Personal Representatives
It is the policy of The Organization to confirm and verify all client personal representative relationships.
The Organization shall treat the valid personal representative of a client as if he or she was the client regarding client access to his or her PHI as well as all relative proceedings, i.e., client amendments, etc. The personal representative must provide verifiable proof for all other types of authority to represent on behalf of the client, i.e., power of attorney.

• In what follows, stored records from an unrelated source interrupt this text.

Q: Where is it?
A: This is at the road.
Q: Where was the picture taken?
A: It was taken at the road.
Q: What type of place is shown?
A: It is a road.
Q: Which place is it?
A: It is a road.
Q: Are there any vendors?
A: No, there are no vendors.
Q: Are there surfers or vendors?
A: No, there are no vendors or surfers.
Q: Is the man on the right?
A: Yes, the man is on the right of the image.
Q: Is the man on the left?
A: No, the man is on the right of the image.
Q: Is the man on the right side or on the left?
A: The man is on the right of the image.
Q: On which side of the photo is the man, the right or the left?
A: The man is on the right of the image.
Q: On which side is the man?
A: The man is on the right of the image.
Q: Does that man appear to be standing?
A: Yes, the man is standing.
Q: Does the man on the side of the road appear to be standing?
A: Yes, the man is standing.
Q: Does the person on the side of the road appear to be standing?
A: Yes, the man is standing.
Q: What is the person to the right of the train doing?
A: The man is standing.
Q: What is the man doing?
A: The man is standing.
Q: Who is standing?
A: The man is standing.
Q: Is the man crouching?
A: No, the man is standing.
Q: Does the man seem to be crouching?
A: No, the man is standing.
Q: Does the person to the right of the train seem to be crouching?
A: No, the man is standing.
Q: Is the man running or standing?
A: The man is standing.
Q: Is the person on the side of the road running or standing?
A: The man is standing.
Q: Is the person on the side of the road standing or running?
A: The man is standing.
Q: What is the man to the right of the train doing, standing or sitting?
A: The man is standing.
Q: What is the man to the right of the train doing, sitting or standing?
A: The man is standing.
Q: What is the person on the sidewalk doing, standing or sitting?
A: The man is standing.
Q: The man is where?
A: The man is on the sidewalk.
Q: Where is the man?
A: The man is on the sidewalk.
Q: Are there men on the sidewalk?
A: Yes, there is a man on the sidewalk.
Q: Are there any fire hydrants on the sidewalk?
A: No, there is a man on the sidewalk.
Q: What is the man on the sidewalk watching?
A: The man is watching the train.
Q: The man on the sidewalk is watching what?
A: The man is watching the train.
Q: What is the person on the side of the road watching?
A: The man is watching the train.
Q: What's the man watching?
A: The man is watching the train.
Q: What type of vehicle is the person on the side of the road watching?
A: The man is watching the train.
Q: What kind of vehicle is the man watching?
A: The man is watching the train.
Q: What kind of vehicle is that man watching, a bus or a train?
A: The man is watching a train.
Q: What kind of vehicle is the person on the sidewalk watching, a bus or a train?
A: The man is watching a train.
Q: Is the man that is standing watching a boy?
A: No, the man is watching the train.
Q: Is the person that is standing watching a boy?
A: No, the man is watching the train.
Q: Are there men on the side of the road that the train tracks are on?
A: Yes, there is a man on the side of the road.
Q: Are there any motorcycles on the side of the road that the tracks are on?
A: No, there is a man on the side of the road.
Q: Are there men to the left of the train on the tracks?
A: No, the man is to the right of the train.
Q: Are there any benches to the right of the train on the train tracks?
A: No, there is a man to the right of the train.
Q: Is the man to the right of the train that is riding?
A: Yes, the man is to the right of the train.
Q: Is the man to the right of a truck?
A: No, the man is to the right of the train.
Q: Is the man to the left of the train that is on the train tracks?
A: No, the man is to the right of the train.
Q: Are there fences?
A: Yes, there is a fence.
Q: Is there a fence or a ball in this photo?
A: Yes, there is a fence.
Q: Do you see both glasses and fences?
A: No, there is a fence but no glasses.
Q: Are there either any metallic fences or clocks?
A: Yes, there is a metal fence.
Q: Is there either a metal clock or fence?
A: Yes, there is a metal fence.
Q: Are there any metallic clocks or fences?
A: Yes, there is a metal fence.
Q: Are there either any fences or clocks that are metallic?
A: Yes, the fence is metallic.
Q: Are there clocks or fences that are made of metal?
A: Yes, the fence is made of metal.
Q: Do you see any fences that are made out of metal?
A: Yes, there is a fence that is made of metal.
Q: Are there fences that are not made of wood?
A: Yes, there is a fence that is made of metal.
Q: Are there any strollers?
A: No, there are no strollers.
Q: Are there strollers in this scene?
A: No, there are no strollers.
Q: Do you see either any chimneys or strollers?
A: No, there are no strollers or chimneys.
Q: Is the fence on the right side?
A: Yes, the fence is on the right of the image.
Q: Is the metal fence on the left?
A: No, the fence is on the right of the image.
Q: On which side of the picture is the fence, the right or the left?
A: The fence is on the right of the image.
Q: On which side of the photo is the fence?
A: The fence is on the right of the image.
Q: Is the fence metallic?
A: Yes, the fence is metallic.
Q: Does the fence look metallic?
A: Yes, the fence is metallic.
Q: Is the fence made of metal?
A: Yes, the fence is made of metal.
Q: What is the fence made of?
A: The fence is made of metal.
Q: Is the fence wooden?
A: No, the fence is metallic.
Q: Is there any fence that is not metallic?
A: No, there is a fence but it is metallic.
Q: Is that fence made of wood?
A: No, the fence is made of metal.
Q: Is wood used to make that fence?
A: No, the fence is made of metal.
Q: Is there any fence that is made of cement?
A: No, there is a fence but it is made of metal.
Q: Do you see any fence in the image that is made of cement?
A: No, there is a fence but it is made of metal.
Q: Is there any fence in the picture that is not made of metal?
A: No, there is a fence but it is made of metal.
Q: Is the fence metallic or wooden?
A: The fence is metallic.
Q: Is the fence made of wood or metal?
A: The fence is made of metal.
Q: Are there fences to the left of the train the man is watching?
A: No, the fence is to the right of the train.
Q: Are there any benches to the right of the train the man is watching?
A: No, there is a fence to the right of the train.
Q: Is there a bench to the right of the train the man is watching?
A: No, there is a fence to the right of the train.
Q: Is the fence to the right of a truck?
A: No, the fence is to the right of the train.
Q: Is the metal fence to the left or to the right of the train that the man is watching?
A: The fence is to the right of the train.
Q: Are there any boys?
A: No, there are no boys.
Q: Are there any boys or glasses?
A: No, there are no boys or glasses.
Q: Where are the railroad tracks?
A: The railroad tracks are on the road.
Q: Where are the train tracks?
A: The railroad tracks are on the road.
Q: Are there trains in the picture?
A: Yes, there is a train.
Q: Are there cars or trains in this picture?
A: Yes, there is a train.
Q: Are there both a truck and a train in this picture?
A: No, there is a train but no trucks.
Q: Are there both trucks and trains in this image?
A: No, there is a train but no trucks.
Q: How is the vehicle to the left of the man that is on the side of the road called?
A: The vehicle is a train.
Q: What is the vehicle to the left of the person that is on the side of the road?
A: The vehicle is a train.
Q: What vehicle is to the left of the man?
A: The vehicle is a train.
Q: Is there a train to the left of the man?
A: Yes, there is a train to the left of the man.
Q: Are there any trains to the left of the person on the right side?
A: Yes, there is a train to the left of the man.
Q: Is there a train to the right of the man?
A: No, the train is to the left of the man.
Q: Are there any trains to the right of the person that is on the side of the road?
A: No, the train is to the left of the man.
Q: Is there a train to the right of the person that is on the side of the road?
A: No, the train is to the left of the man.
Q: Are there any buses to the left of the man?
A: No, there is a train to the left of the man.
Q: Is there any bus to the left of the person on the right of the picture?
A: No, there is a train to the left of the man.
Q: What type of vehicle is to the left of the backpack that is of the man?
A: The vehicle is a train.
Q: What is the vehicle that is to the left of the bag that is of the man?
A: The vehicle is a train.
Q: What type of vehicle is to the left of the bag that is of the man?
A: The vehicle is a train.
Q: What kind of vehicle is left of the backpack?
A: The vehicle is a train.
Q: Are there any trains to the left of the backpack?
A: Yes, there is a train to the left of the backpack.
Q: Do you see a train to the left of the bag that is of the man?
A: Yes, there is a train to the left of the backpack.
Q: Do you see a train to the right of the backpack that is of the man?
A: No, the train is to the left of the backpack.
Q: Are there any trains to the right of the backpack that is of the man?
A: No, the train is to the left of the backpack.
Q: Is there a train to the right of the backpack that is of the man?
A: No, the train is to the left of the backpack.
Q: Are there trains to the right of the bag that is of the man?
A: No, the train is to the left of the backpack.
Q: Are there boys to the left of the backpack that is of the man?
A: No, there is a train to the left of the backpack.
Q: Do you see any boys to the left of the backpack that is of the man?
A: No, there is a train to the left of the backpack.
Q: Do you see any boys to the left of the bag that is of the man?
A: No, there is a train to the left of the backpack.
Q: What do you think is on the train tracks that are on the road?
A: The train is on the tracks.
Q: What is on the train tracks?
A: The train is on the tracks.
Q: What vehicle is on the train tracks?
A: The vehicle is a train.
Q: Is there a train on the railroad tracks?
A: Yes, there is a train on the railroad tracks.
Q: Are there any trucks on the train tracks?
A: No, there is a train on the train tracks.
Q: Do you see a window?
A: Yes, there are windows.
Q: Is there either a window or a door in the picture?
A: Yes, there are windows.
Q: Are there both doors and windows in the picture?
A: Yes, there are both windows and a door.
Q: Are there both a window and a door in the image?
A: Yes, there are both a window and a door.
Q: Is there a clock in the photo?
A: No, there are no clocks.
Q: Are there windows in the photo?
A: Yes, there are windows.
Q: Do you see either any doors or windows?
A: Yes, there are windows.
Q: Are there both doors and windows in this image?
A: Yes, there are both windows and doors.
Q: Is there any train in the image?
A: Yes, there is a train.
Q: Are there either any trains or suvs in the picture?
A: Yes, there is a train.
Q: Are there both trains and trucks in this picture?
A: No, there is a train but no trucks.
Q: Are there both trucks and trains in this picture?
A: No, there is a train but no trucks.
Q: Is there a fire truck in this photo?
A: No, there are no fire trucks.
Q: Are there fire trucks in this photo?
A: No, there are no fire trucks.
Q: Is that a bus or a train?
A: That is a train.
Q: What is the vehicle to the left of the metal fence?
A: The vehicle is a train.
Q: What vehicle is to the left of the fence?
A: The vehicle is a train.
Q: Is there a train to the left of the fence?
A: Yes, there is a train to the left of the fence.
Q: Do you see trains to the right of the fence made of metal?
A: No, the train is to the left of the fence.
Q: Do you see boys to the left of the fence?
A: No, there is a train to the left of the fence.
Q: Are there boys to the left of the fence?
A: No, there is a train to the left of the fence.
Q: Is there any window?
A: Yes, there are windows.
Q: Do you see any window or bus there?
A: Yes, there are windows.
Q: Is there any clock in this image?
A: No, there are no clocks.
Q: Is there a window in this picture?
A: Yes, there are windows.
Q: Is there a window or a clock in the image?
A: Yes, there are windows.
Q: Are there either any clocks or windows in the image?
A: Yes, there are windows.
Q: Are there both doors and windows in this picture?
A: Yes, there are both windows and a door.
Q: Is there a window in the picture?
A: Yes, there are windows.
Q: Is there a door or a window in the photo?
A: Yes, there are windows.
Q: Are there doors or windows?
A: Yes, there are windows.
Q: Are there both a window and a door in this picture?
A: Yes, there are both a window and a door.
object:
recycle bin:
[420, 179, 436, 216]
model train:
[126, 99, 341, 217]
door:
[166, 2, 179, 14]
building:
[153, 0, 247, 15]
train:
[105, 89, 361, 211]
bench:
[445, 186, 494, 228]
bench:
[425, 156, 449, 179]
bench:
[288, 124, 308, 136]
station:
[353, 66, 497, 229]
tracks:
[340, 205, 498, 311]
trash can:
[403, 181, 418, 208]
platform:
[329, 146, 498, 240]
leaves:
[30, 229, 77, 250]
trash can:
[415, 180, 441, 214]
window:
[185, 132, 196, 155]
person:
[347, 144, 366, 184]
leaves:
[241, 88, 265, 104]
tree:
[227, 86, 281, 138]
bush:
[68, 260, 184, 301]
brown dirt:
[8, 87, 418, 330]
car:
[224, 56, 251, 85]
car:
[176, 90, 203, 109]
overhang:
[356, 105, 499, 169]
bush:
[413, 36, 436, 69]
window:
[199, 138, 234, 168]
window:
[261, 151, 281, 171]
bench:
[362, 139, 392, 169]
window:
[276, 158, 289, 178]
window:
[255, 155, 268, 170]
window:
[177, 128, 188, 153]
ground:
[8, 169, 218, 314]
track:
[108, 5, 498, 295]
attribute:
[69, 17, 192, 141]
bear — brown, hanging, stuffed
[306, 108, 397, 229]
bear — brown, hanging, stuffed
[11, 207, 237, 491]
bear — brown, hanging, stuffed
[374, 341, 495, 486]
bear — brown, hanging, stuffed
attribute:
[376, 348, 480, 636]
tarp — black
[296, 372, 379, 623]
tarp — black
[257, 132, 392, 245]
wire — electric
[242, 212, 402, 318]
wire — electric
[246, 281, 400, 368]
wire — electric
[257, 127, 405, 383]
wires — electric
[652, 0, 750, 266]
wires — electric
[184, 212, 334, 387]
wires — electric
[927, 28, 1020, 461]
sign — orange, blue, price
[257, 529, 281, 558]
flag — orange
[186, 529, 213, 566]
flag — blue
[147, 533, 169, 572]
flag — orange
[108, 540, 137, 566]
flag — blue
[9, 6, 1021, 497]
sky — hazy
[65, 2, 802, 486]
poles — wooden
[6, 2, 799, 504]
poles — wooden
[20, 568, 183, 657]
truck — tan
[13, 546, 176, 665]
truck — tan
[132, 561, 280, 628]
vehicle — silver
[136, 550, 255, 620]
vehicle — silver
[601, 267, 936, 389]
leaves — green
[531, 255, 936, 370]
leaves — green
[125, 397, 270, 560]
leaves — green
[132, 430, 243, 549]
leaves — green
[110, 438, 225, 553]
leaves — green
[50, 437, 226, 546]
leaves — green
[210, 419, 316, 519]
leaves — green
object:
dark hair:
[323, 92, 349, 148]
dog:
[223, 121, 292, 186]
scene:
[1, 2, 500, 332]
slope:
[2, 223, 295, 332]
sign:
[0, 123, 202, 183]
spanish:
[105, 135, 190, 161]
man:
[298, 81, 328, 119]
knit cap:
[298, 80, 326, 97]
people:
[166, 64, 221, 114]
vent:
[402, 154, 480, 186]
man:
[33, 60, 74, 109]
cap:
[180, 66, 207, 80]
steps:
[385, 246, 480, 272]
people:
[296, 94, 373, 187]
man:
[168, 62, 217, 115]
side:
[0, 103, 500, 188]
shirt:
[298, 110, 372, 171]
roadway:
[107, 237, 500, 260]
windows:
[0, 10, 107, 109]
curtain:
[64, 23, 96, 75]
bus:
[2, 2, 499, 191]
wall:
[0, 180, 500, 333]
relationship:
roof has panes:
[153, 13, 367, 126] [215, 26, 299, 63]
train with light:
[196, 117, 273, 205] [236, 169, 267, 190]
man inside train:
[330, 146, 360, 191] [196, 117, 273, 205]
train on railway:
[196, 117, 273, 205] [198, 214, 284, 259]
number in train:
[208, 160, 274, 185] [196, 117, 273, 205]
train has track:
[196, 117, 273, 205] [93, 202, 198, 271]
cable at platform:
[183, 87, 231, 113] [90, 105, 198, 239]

Adults and Emancipated Minors
The Organization shall treat a person as the personal representative, under applicable law, if the person has verifiable authority to act on behalf of the individual in making decisions related to health care. The Organization shall require identification and certification of authority and document and photocopy such within the client case record.
Deceased Individuals
The Organization shall only treat a person as a personal representative of a deceased individual upon receipt of a valid authorization that certifies that person to act on behalf of the deceased individual or the individual's estate.
Refusal to Recognize Personal Representatives
The Organization may decide that a person will not be treated as the personal representative of an individual if The Organization determines that it is not in the best interest of the individual to treat that person as the personal representative when The Organization has reasonable belief that:
- The individual has been or may be subjected to abuse, neglect, or domestic violence by that person; or
- Treating the person as the personal representative could endanger the individual.
In such instances applicable reporting laws of the State of Ohio shall be followed by The Organization.